Exercise brief |
Return nothing but the lines from the one with "nose: (628, 750)" through the one with "right hip: (600, 445)" in the data below, word for word and without pictures.

Source records |
———
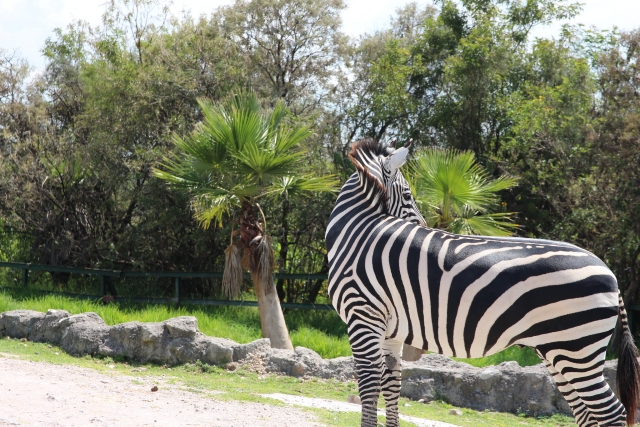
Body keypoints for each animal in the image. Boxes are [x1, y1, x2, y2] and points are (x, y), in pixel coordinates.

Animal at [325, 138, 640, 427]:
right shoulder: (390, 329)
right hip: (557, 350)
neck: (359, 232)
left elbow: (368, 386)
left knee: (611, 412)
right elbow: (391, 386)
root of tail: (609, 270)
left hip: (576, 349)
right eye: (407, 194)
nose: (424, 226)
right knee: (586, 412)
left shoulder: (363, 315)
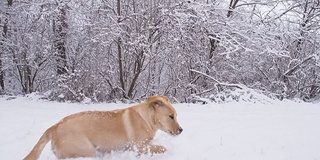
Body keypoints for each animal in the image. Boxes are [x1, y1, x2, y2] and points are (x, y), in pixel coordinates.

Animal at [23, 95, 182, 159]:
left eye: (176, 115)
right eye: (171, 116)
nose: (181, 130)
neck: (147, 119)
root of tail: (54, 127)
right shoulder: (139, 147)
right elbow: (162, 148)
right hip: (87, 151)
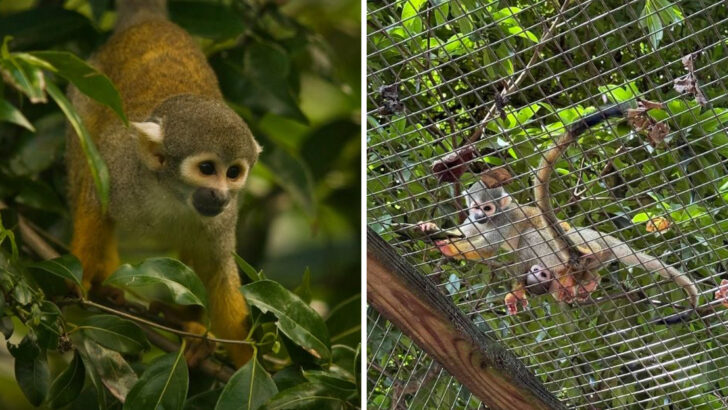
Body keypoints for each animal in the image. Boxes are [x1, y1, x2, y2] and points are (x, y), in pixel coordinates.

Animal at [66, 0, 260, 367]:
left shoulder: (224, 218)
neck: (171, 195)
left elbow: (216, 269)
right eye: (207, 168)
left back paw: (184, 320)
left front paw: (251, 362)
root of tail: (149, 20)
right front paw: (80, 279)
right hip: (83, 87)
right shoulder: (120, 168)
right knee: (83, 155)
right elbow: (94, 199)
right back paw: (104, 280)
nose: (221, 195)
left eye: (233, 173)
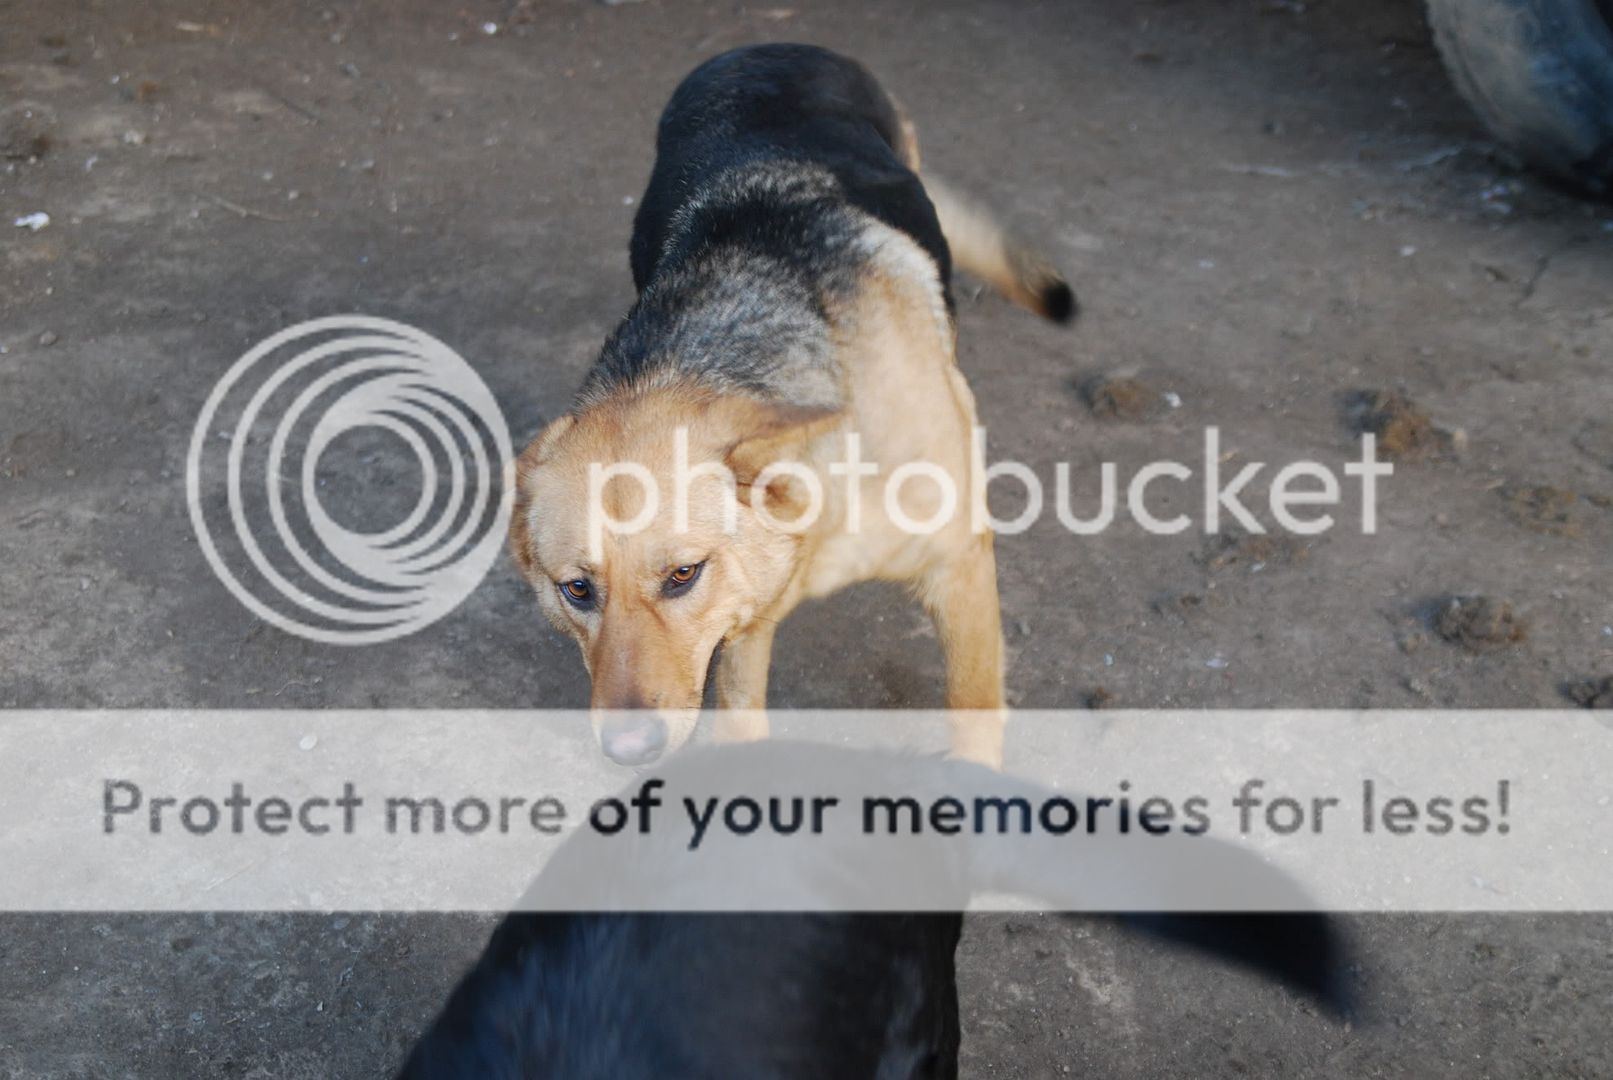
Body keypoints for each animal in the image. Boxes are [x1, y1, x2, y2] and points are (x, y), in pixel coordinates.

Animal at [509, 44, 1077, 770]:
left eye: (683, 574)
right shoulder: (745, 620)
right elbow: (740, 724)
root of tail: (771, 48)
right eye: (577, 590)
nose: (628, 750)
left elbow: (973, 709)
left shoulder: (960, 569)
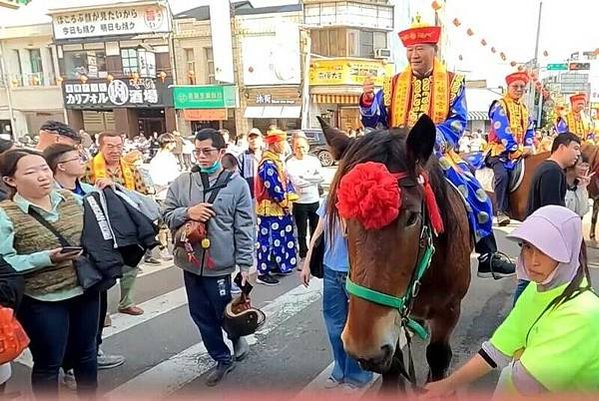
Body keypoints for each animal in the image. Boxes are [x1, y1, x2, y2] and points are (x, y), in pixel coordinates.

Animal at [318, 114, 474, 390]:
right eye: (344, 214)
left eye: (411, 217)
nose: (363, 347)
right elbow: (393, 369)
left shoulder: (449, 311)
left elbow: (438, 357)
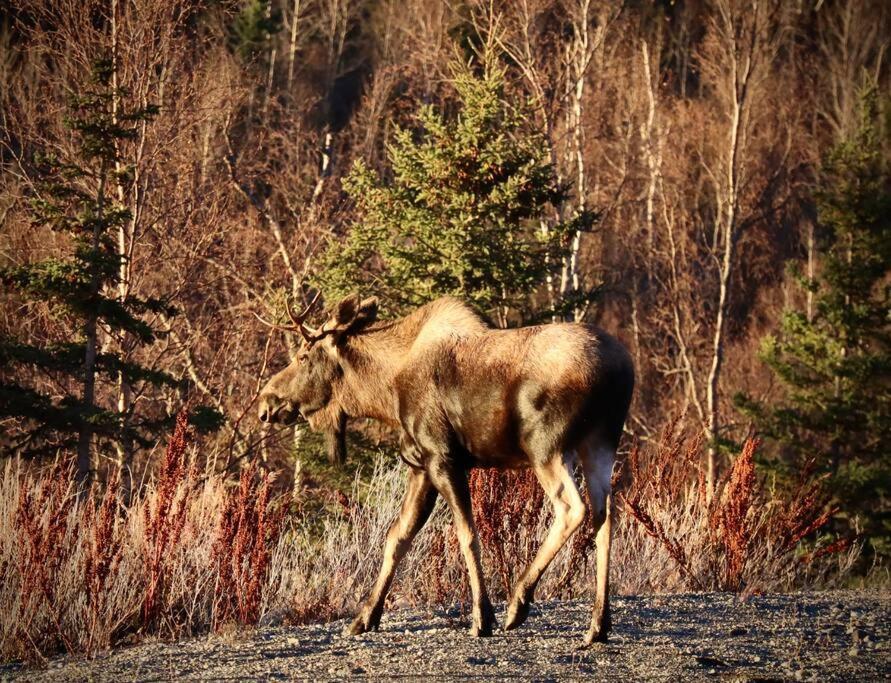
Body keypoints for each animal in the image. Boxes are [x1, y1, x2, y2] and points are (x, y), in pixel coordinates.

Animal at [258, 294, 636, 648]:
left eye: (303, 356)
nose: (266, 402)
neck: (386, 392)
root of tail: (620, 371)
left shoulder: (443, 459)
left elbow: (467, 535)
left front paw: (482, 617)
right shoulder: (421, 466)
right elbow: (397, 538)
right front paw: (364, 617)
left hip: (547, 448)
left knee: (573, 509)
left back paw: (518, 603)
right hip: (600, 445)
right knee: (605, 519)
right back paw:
———
Your solution |
nose: (628, 750)
left elbow: (973, 709)
left shoulder: (960, 569)
Body keypoints for each animal in the image. Boxes are [x1, y1, x2, y2] and points are (x, y), in pixel coordinates.

Animal at [318, 114, 474, 390]:
right eye: (344, 214)
left eye: (411, 217)
nose: (363, 347)
right elbow: (393, 369)
left shoulder: (449, 311)
left elbow: (438, 357)
Body keypoints for each animal in the image. Boxes are [x1, y1, x2, y2] and points are (x, y), in pixel coordinates.

Animal at [258, 294, 636, 648]:
left eye: (303, 356)
nose: (266, 402)
neck: (386, 392)
root of tail: (620, 371)
left shoulder: (443, 459)
left elbow: (467, 535)
left front paw: (482, 617)
right shoulder: (421, 466)
right elbow: (397, 538)
right front paw: (364, 617)
left hip: (547, 448)
left knee: (573, 509)
left back paw: (518, 603)
right hip: (600, 445)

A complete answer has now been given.